Pendengung atau buzzer sepertinya sudah menyatu dengan dinamika politik tanah air. Sejalan dengan penetrasi dan penggunaan media sosial yang semakin masif. Saat ini, buzzer tampaknya sudah menjalankan peran yang signifikan dalam diskursus publik, dengan segala kelebihan dan kekurangannya. Termasuk dalam konteks ajang pesta demokrasi pilpres 2024.
Pendengung mungkin kita bisa pilah dalam dua kelompok. Pertama, pendengung yang rasional. Kelompok ini adalah mereka yang mendengungkan dan menyebarkan sebuah informasi berdasarkan fakta dan data yang jelas. Di sana tidak ada manipulasi informasi. Konten yang diviralkan tidak mengada-ada.
Konten yang didengungkan itu bisa berupa prestasi dan kesuksesan, maupun kelemahan atau kegagalan seseorang. Dalam konteks kontestasi pilpres, informasi mengenai rekam jejak calon sangat pas untuk diviralkan. Baik itu kinerja calon yang dianggap sukses atau bagus, maupun kegagalan dan rekam jejaknya yang buruk.
Sebuah tindakan rasional, misalnya, ketika pendukung Ganjar Pranowo menyebarluaskan informasi mengengenai prestasi gubernur Jawa Tengah itu. Dan rasional pula ketika para buzzer ini mendiamkan kegagalan atau kelemahan Ganjar Pranowo. Alur nalar yang sama berlaku untuk pendengung Prabowo Subianto dan Anis Baswedan.
Tindakan rasional juga berlaku untuk upaya penyingkapan kelemahan dan kegagalan lawan politik. Misalnya, pendukung Anis Baswedan berhak untuk "menyerang" dengan mendengungkan kinerja buruk dan kekurangan Ganjar Pranowo atau Prabowo Subianto. Buzzer Prabowo dan Ganjar bisa melakukan hal yang sama pula.
Saling serang berdasarkan data dan fakta antara buzzer dari para calon presiden itu akan jadi sumber informasi yang berharga bagi masyarakan. Itu jadi rujukan untuk menentukan pilihan saat pencoblosan di pilpres 2024 tahun depan.
Kedua, pendengung yang irasional. Buzzer jenis ini manipulatif. Mereka menyebarkan informasi hoaks. Kepalsuan disajikan seolah-olah sebagai fakta atau berita yang sebenarnya. Demi memenangkan pasangan sosok yang didukung, buzzer secara sengaja memproduksi isu dan data manipulatif untuk mendiskreditkan sosok calon lain.
Lalu, pertanyaannya, bagaimana kita bisa mengetahui informasi itu sesuai dengan fakta dan data?
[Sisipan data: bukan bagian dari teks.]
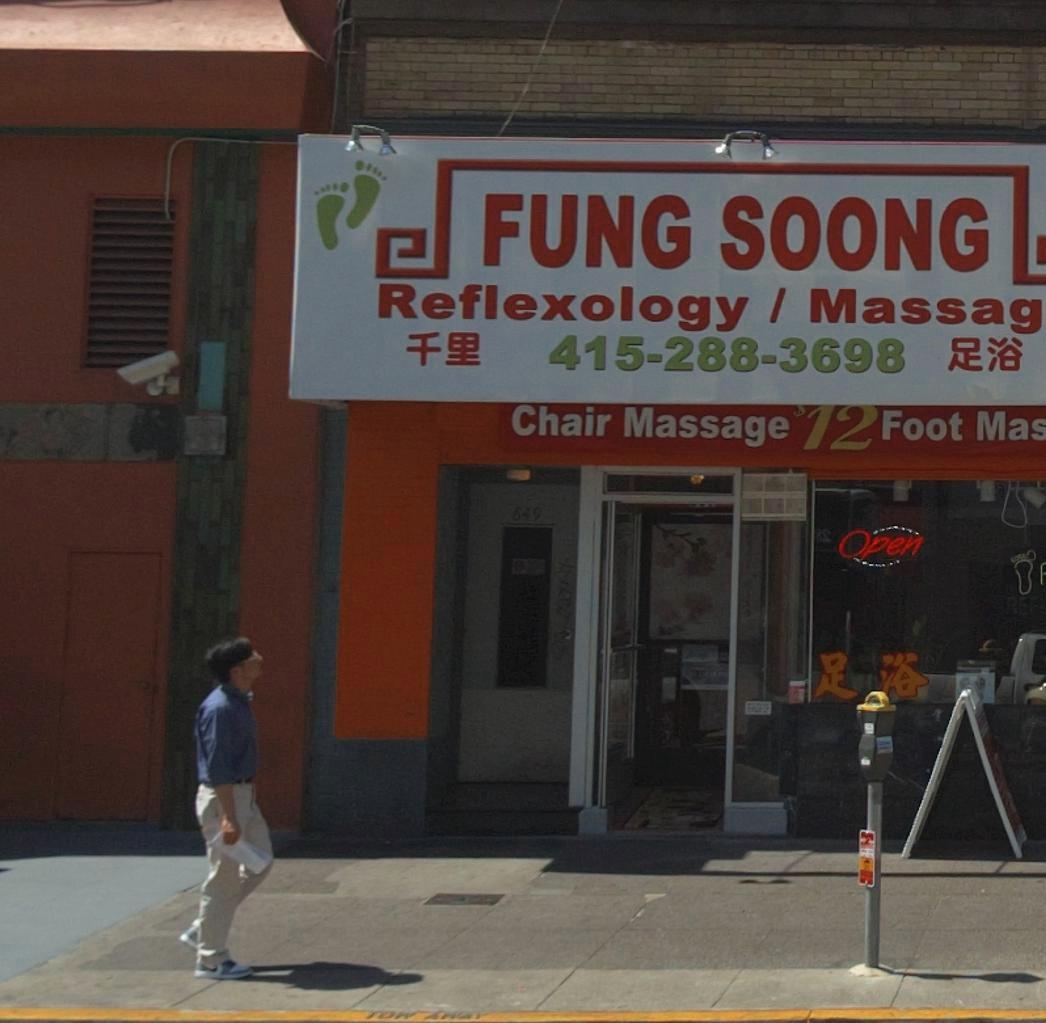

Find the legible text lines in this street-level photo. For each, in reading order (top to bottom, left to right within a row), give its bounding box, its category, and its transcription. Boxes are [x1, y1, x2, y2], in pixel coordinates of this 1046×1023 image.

Bagaimana mengenal sebuah informasi itu hoaks dan manipulatif?
Pilihan sikap yang paling sederhana adalah "mengambil jarak". Artinya, informasi yang kita dapatkan dari para buzzer jangan langsung diterima dan dipercaya begitu saja. Setiap data perlu dicurigai dengan pertanyaan-pertanyaan kritis. Apakah informasi itu masuk akal sehat atau tidak.
Sikap kritis itu harus dibarengi dengan kemauan dan kerelaan untuk periksa silang semua data-data dan informasi yang ada. Ini sangat mudah dilakukan dengan berselancar via mesin pencari seperti google dan bing. Bisa juga menggunakan data-data dari media arus utama. Atau informasi dari situs otoritatif seperti Badan Pusat Statistik atau situs-situs yang lainnya.